» Task description: Copy every line from the data below in which the string "Doña" can be found.

★ ★ ★ ★ ★ ★ ★

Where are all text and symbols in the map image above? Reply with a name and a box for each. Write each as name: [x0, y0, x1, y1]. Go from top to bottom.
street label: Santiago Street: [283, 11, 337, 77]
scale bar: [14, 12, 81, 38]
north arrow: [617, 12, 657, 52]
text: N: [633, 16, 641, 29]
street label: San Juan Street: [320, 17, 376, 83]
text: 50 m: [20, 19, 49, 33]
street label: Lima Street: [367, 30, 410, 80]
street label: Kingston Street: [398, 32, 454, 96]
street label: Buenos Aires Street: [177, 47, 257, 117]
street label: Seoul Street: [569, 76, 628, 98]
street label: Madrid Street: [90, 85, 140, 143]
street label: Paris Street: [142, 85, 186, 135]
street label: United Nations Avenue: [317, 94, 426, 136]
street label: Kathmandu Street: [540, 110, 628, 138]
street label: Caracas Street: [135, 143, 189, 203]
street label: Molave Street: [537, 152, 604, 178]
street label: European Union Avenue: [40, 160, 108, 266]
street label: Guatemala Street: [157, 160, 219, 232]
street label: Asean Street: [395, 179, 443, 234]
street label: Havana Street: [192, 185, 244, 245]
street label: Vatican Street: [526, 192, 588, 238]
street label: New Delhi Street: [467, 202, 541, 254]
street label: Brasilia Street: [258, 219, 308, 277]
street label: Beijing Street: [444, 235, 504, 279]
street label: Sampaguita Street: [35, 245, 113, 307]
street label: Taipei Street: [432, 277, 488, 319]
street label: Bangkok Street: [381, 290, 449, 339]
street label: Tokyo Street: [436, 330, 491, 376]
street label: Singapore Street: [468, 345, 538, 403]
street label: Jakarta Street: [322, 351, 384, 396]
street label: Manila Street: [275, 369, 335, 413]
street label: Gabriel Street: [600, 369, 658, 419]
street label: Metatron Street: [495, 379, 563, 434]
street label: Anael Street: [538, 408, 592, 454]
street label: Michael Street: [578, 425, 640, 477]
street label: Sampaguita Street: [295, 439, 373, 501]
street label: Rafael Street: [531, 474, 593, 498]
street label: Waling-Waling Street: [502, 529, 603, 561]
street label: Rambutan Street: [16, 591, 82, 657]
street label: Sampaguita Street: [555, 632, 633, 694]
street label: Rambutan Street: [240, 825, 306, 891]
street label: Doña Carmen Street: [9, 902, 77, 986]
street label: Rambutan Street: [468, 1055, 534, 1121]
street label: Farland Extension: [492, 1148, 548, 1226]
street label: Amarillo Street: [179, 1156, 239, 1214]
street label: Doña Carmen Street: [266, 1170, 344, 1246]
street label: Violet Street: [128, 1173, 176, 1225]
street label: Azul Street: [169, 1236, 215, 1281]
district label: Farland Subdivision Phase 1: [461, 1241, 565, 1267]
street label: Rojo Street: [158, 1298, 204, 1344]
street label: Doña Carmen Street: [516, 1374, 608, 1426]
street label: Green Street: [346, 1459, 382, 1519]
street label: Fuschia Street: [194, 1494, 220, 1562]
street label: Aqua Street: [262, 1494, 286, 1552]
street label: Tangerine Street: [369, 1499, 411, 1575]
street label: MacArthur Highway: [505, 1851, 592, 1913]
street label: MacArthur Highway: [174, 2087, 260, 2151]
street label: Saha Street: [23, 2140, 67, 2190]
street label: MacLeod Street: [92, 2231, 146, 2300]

★ ★ ★ ★ ★ ★ ★

» Finished task:
street label: Doña Carmen Street: [9, 902, 77, 986]
street label: Doña Carmen Street: [266, 1170, 344, 1246]
street label: Doña Carmen Street: [516, 1374, 608, 1426]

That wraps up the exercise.